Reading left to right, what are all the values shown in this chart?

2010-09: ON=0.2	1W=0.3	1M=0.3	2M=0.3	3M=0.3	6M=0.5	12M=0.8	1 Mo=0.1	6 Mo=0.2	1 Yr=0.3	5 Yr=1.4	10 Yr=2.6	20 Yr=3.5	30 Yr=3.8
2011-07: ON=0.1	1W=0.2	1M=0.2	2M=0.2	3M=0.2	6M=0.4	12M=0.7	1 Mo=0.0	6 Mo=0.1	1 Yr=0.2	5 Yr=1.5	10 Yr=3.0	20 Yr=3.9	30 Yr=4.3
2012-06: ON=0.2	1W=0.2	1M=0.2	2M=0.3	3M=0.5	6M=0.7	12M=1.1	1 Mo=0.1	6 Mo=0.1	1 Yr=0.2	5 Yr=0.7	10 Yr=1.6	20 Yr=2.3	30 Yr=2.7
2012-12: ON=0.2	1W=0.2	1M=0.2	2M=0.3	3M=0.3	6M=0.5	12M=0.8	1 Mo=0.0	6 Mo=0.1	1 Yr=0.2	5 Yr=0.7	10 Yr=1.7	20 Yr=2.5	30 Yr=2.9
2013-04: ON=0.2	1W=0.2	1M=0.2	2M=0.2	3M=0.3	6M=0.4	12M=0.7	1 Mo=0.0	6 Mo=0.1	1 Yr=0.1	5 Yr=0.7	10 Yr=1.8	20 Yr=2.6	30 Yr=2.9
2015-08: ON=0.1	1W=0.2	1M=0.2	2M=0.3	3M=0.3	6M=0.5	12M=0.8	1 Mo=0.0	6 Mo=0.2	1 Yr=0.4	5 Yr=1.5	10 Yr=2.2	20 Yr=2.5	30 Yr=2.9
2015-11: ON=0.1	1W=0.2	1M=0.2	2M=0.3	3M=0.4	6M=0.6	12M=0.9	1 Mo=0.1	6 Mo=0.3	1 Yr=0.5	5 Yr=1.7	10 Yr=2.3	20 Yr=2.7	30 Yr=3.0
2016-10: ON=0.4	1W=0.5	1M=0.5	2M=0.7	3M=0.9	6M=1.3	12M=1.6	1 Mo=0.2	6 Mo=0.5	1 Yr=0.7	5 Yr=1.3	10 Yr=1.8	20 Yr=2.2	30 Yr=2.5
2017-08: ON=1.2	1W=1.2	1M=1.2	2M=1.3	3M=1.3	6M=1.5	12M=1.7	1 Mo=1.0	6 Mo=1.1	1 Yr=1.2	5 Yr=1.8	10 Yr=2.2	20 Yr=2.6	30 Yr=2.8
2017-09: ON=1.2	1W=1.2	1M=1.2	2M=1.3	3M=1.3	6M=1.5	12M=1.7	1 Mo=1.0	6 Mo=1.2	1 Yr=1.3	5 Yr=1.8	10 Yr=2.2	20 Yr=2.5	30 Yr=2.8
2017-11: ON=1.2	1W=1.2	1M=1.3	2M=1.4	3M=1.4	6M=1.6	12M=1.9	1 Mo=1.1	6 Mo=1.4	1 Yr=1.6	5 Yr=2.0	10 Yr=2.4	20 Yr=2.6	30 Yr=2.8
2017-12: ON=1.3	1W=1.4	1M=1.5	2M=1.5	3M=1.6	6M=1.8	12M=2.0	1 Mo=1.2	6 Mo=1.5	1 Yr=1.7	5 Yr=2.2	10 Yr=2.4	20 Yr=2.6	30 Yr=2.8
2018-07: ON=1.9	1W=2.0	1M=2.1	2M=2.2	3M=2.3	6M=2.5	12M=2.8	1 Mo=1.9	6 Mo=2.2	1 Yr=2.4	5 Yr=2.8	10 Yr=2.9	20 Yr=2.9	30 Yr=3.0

JOB ITEM: Pick out and copy every line in the items above that contains the string "right". Case counts.

EXERCISE RESULT:
Reading left to right, what are all the values shown in this chart?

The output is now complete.